Le verdict est tombé après dix ans de procédure.
Dans l'affaire des assistants parlementaires européens du Rassemblement national, Marine Le Pen a été reconnue coupable de détournement de fonds publics et de complicité de détournement de fonds publics. Elle est condamnée à 3 ans de prison, dont deux avec sursis et un an aménagé sous surveillance électronique, ainsi qu'à une peine d'inéligibilité de 45 mois, dont 30 avec sursis. Une décision qui lui permet toutefois, sur le plan juridique, de rester éligible à l'élection présidentielle de 2027.
Lors du procès en appel, la dirigeante du RN avait profondément modifié sa stratégie de défense. Dans un premier temps, Marine Le Pen avait dénoncé une « chasse aux sorcières » et accusé la justice de vouloir l'empêcher d'accéder à l'Élysée, avant de changer de tonalité et d’infléchir sa stratégie de défense. Au-delà de la décision judiciaire, une question demeure : cette condamnation pèsera-t-elle durablement sur sa crédibilité auprès des électeurs, ou renforcera-t-elle sa position auprès de son socle électoral ?
Le verdict a accéléré la place prise par Jordan Bardella au sein du Rassemblement national.

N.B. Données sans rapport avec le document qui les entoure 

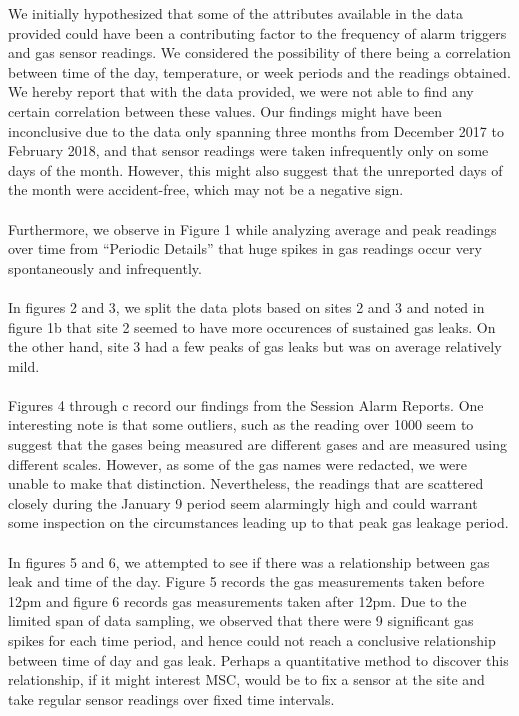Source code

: \documentclass[twoside,twocolumn]{article}
\begin{document}
We initially hypothesized that some of the attributes available in the data provided could have been a contributing factor to the frequency of alarm triggers and gas sensor readings. We considered the possibility of there being a correlation between time of the day, temperature, or week periods and the readings obtained. We hereby report that with the data provided, we were not able to find any certain correlation between these values. Our findings might have been inconclusive due to the data only spanning three months from December 2017 to February 2018, and that sensor readings were taken infrequently only on some days of the month. However, this might also suggest that the unreported days of the month were accident-free, which may not be a negative sign.\\\\
Furthermore, we observe in Figure 1 while analyzing average and peak readings over time from ``Periodic Details'' that huge spikes in gas readings occur very spontaneously and infrequently.\\\\
In figures 2 and 3, we split the data plots based on sites 2 and 3 and noted in figure 1b that site 2 seemed to have more occurences of sustained gas leaks. On the other hand, site 3 had a few peaks of gas leaks but was on average relatively mild.\\\\
Figures 4 through c record our findings from the Session Alarm Reports. One interesting note is that some outliers, such as the reading over 1000 seem to suggest that the gases being measured are different gases and are measured using different scales. However, as some of the gas names were redacted, we were unable to make that distinction. Nevertheless, the readings that are scattered closely during the January 9 period seem alarmingly high and could warrant some inspection on the circumstances leading up to that peak gas leakage period.\\\\
In figures 5 and 6, we attempted to see if there was a relationship between gas leak and time of the day. Figure 5 records the gas measurements taken before 12pm and figure 6 records gas measurements taken after 12pm. Due to the limited span of data sampling, we observed that there were 9 significant gas spikes for each time period, and hence could not reach a conclusive relationship between time of day and gas leak. Perhaps a quantitative method to discover this relationship, if it might interest MSC, would be to fix a sensor at the site and take regular sensor readings over fixed time intervals.
\end{document}
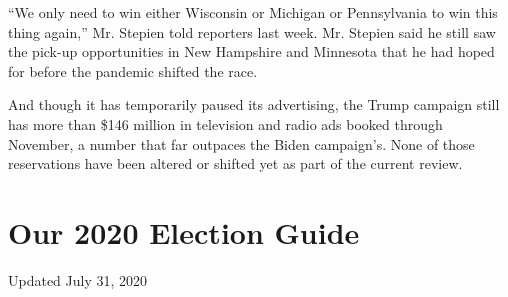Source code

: ``We only need to win either Wisconsin or Michigan or Pennsylvania to
win this thing again,'' Mr. Stepien told reporters last week. Mr.
Stepien said he still saw the pick-up opportunities in New Hampshire and
Minnesota that he had hoped for before the pandemic shifted the race.

And though it has temporarily paused its advertising, the Trump campaign
still has more than \$146 million in television and radio ads booked
through November, a number that far outpaces the Biden campaign's. None
of those reservations have been altered or shifted yet as part of the
current review.

\hypertarget{our-2020-election-guide}{%
\section{Our 2020 Election Guide}\label{our-2020-election-guide}}

Updated July 31, 2020

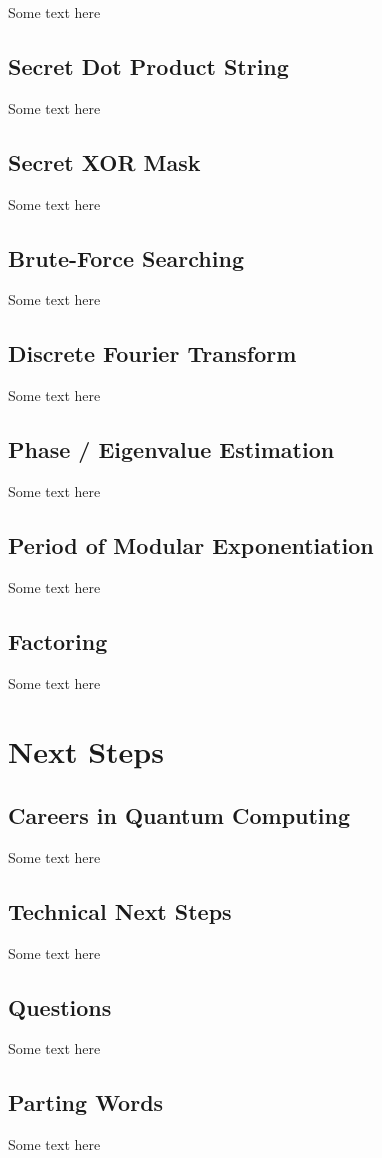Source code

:\documentclass{article}
\begin{document}
Some text here

\subsection{Secret Dot Product String}

Some text here

\subsection{Secret XOR Mask}

Some text here

\subsection{Brute-Force Searching}

Some text here

\subsection{Discrete Fourier Transform}

Some text here

\subsection{Phase / Eigenvalue Estimation}

Some text here

\subsection{Period of Modular Exponentiation}

Some text here

\subsection{Factoring}

Some text here

\section{Next Steps} %

\subsection{Careers in Quantum Computing}

Some text here

\subsection{Technical Next Steps}

Some text here

\subsection{Questions}

Some text here

\subsection{Parting Words}

Some text here
\end{document}
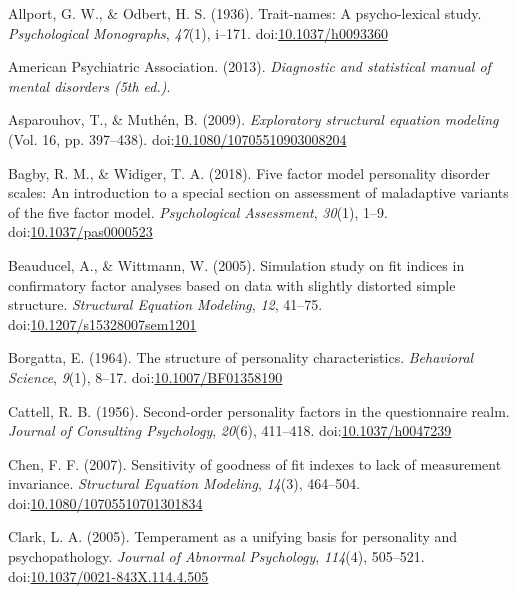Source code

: \documentclass[man]{apa6}
\theoremstyle{definition}
\theoremstyle{definition}
\theoremstyle{definition}
\theoremstyle{remark}
\begin{document}
\begingroup
\setlength{\parindent}{-0.5in}
\setlength{\leftskip}{0.5in}

\hypertarget{refs}{}
\leavevmode\hypertarget{ref-AllportOdbert1936}{}%
Allport, G. W., \& Odbert, H. S. (1936). Trait-names: A psycho-lexical
study. \emph{Psychological Monographs}, \emph{47}(1), i--171.
doi:\href{https://doi.org/10.1037/h0093360}{10.1037/h0093360}

\leavevmode\hypertarget{ref-APA2013}{}%
American Psychiatric Association. (2013). \emph{Diagnostic and
statistical manual of mental disorders (5th ed.)}.

\leavevmode\hypertarget{ref-AsparouhovMuthen2009}{}%
Asparouhov, T., \& Muthén, B. (2009). \emph{Exploratory structural
equation modeling} (Vol. 16, pp. 397--438).
doi:\href{https://doi.org/10.1080/10705510903008204}{10.1080/10705510903008204}

\leavevmode\hypertarget{ref-Bagby2018}{}%
Bagby, R. M., \& Widiger, T. A. (2018). Five factor model personality
disorder scales: An introduction to a special section on assessment of
maladaptive variants of the five factor model. \emph{Psychological
Assessment}, \emph{30}(1), 1--9.
doi:\href{https://doi.org/10.1037/pas0000523}{10.1037/pas0000523}

\leavevmode\hypertarget{ref-Beauducel2005}{}%
Beauducel, A., \& Wittmann, W. (2005). Simulation study on fit indices
in confirmatory factor analyses based on data with slightly distorted
simple structure. \emph{Structural Equation Modeling}, \emph{12},
41--75.
doi:\href{https://doi.org/10.1207/s15328007sem1201}{10.1207/s15328007sem1201}

\leavevmode\hypertarget{ref-Borgatta1964}{}%
Borgatta, E. (1964). The structure of personality characteristics.
\emph{Behavioral Science}, \emph{9}(1), 8--17.
doi:\href{https://doi.org/10.1007/BF01358190}{10.1007/BF01358190}

\leavevmode\hypertarget{ref-Cattell1956}{}%
Cattell, R. B. (1956). Second-order personality factors in the
questionnaire realm. \emph{Journal of Consulting Psychology},
\emph{20}(6), 411--418.
doi:\href{https://doi.org/10.1037/h0047239}{10.1037/h0047239}

\leavevmode\hypertarget{ref-Chen2007}{}%
Chen, F. F. (2007). Sensitivity of goodness of fit indexes to lack of
measurement invariance. \emph{Structural Equation Modeling},
\emph{14}(3), 464--504.
doi:\href{https://doi.org/10.1080/10705510701301834}{10.1080/10705510701301834}

\leavevmode\hypertarget{ref-Clark2005}{}%
Clark, L. A. (2005). Temperament as a unifying basis for personality and
psychopathology. \emph{Journal of Abnormal Psychology}, \emph{114}(4),
505--521.
doi:\href{https://doi.org/10.1037/0021-843X.114.4.505}{10.1037/0021-843X.114.4.505}
\end{document}
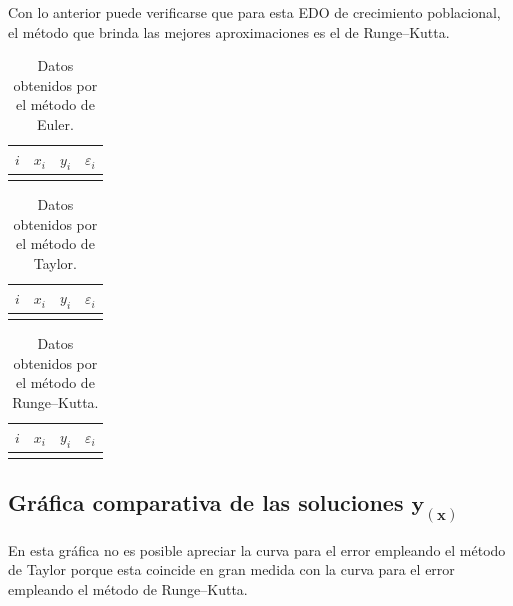 \documentclass[
    english, spanish, Ce-table, Ce-theorem
]{CabesHW}
\begin{document}
Con lo anterior puede verificarse que para esta EDO de crecimiento poblacional, el método que brinda las mejores aproximaciones es el de Runge--Kutta.

\begin{center}
\begin{minipage}{.45\textwidth}
\begin{table}[H]
    \centering
    \begin{tabular}{c|ccc}
    $i$ & $x_i$ & $y_i$ & $\varepsilon_i$\\[.1em]
    \hline\\[-.9em]
    
    \end{tabular}
    \caption{Datos obtenidos por el método de Euler.}
    \label{tab:euler}
\end{table}
\end{minipage}
\hfill
\begin{minipage}{.45\textwidth}
\begin{table}[H]
    \centering
    \begin{tabular}{c|ccc}
    $i$ & $x_i$ & $y_i$ & $\varepsilon_i$\\[.1em]
    \hline\\[-.9em]
    
    \end{tabular}
    \caption{Datos obtenidos por el método de Taylor.}
    \label{tab:taylor}
\end{table}
\end{minipage}
\end{center}

\vspace{1em}

\begin{table}[H]
    \centering
    \begin{tabular}{c|ccc}
    $i$ & $x_i$ & $y_i$ & $\varepsilon_i$\\[.1em]
    \hline\\[-.9em]
    
    \end{tabular}
    \caption{Datos obtenidos por el método de Runge--Kutta.}
    \label{tab:runge-kutta}
\end{table}

\vspace{0.5em}
\subsection[Gráfica comparativa de las soluciones]{Gráfica comparativa de las soluciones $\boldsymbol{y_{(x)}}$}
En esta gráfica no es posible apreciar la curva para el error empleando el método de Taylor porque esta coincide en gran medida con la curva para el error empleando el método de Runge--Kutta.
\end{document}
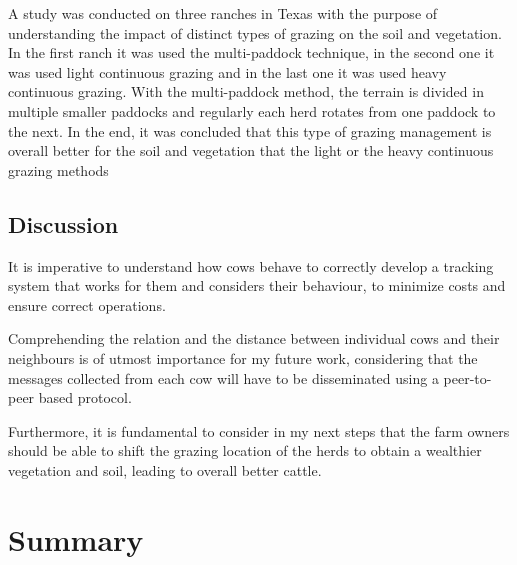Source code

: A study was conducted on three ranches in Texas with the purpose of understanding the impact
of distinct types of grazing on the soil and vegetation. In the first ranch it was used the
multi-paddock technique, in the second one it was used light continuous grazing and in the
last one it was used heavy continuous grazing. With the multi-paddock method, the terrain is
divided in multiple smaller paddocks and regularly each herd rotates from one paddock to the
next. In the end, it was concluded that this type of grazing management is overall better for
the soil and vegetation that the light or the heavy continuous grazing methods \cite{Teague2011}

\subsection{Discussion}
\label{subsec:cow_discussion}
It is imperative to understand how cows behave to correctly develop a tracking system that
works for them and considers their behaviour, to minimize costs and ensure correct operations.

Comprehending the relation and the distance between individual cows and their neighbours is
of utmost importance for my future work, considering that the messages collected from each
cow will have to be disseminated using a peer-to-peer based protocol.

Furthermore, it is fundamental to consider in my next steps that the farm owners should be able
to shift the grazing location of the herds to obtain a wealthier vegetation and soil, leading
to overall better cattle.




\section{Summary}
\label{sec:summary}
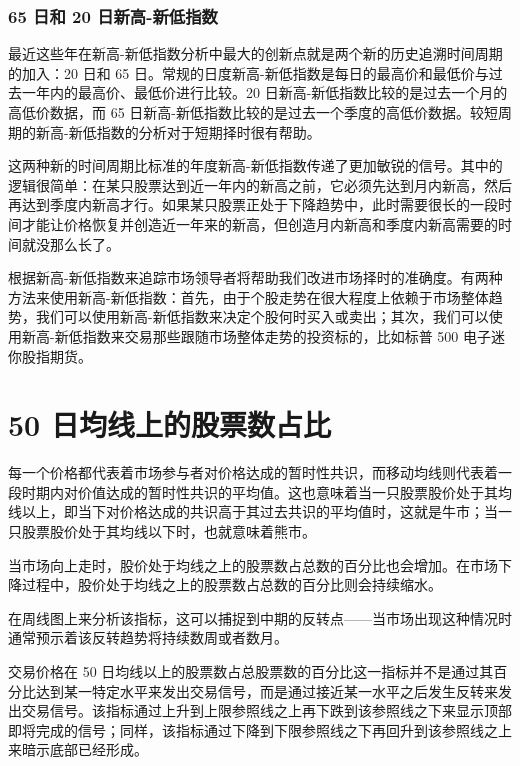 \subsubsection*{65 日和 20 日新高-新低指数}
最近这些年在新高-新低指数分析中最大的创新点就是两个新的历史追溯时间周期的加入：20 日和 65 日。常规的日度新高-新低指数是每日的最高价和最低价与过去一年内的最高价、最低价进行比较。20 日新高-新低指数比较的是过去一个月的高低价数据，而 65 日新高-新低指数比较的是过去一个季度的高低价数据。较短周期的新高-新低指数的分析对于短期择时很有帮助。

这两种新的时间周期比标准的年度新高-新低指数传递了更加敏锐的信号。其中的逻辑很简单：在某只股票达到近一年内的新高之前，它必须先达到月内新高，然后再达到季度内新高才行。如果某只股票正处于下降趋势中，此时需要很长的一段时间才能让价格恢复并创造近一年来的新高，但创造月内新高和季度内新高需要的时间就没那么长了。

根据新高-新低指数来追踪市场领导者将帮助我们改进市场择时的准确度。有两种方法来使用新高-新低指数：首先，由于个股走势在很大程度上依赖于市场整体趋势，我们可以使用新高-新低指数来决定个股何时买入或卖出；其次，我们可以使用新高-新低指数来交易那些跟随市场整体走势的投资标的，比如标普 500 电子迷你股指期货。
\section{50 日均线上的股票数占比}
每一个价格都代表着市场参与者对价格达成的暂时性共识，而移动均线则代表着一段时期内对价值达成的暂时性共识的平均值。这也意味着当一只股票股价处于其均线以上，即当下对价格达成的共识高于其过去共识的平均值时，这就是牛市；当一只股票股价处于其均线以下时，也就意味着熊市。

当市场向上走时，股价处于均线之上的股票数占总数的百分比也会增加。在市场下降过程中，股价处于均线之上的股票数占总数的百分比则会持续缩水。

在周线图上来分析该指标，这可以捕捉到中期的反转点——当市场出现这种情况时通常预示着该反转趋势将持续数周或者数月。
\begin{tcolorbox}
    交易价格在 50 日均线以上的股票数占总股票数的百分比这一指标并不是通过其百分比达到某一特定水平来发出交易信号，而是通过接近某一水平之后发生反转来发出交易信号。该指标通过上升到上限参照线之上再下跌到该参照线之下来显示顶部即将完成的信号；同样，该指标通过下降到下限参照线之下再回升到该参照线之上来暗示底部已经形成。
\end{tcolorbox}

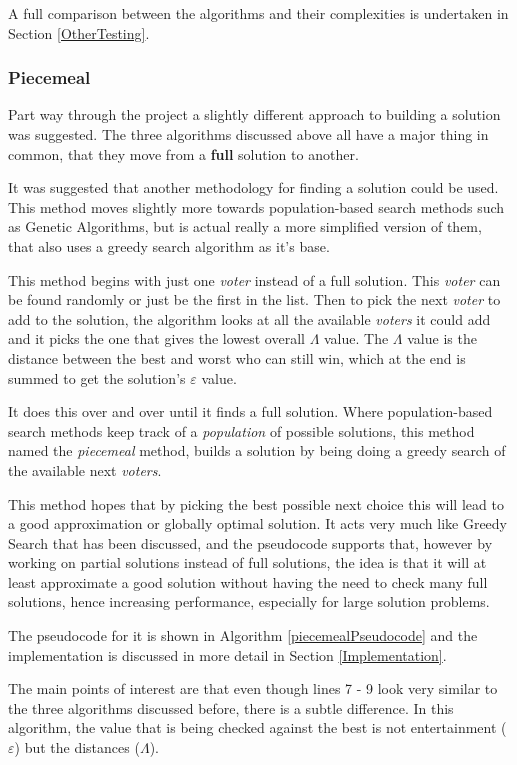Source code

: \documentclass[12pt]{report}
\begin{document}
A full comparison between the algorithms and their complexities is undertaken in Section \ref{OtherTesting}.


\subsubsection{Piecemeal}
Part way through the project a slightly different approach to building a solution was suggested. The three algorithms discussed above all have a major thing in common, that they move from a \textbf{full} solution to another.

It was suggested that another methodology for finding a solution could be used. This method moves slightly more towards population-based search methods such as Genetic Algorithms, but is actual really a more simplified version of them, that also uses a greedy search algorithm as it's base. 

This method begins with just one \textit{voter} instead of a full solution. This \textit{voter} can be found randomly or just be the first in the list. Then to pick the next \textit{voter} to add to the solution, the algorithm looks at all the available \textit{voters} it could add and it picks the one that gives the lowest overall $\Lambda$ value. The $\Lambda$ value is the distance between the best and worst who can still win, which at the end is summed to get the solution's $\varepsilon$ value.

It does this over and over until it finds a full solution. Where population-based search methods keep track of a \textit{population} of possible solutions, this method named the \textit{piecemeal} method, builds a solution by being doing a greedy search of the available next \textit{voters}.

This method hopes that by picking the best possible next choice this will lead to a good approximation or globally optimal solution. It acts very much like Greedy Search that has been discussed, and the pseudocode supports that, however by working on partial solutions instead of full solutions, the idea is that it will at least approximate a good solution without having the need to check many full solutions, hence increasing performance, especially for large solution problems.

The pseudocode for it is shown in Algorithm \ref{piecemealPseudocode} and the implementation is discussed in more detail in Section \ref{Implementation}.

The main points of interest are that even though lines 7 - 9 look very similar to the three algorithms discussed before, there is a subtle difference. In this algorithm, the value that is being checked against the best is not entertainment ($\varepsilon$) but the distances ($\Lambda$).
\end{document}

Longtemps considéré comme le fidèle lieutenant de Marine Le Pen, le président du parti s'est progressivement imposé comme son successeur naturel. Son ascension, de jeune militant en Seine-Saint-Denis à président du RN et vainqueur des élections européennes de 2024, l'a installé comme une figure incontournable de l'extrême droite et un possible candidat à l'Élysée.
Cette montée en puissance ne s'est toutefois pas faite sans difficultés. Jordan Bardella a parfois été critiqué pour certaines approximations sur des sujets économiques, ainsi que pour son manque d'expérience dans l'exercice du pouvoir. Si les circonstances l'amenaient à porter les couleurs du RN en 2027, il lui faudrait convaincre qu'il possède non seulement la popularité, mais aussi la stature présidentielle attendue par une majorité de Français.
L'histoire politique française rappelle que des ambitions présidentielles peuvent être brutalement brisées par une affaire judiciaire ou un scandale. Dominique Strauss-Kahn en 2011, puis François Fillon en 2017, ont vu leur trajectoire vers l'Élysée s'effondrer en quelques semaines. Jacques Chaban-Delmas, sans avoir été condamné, avait lui aussi vu ses chances compromises par des controverses qui avaient affaibli son image.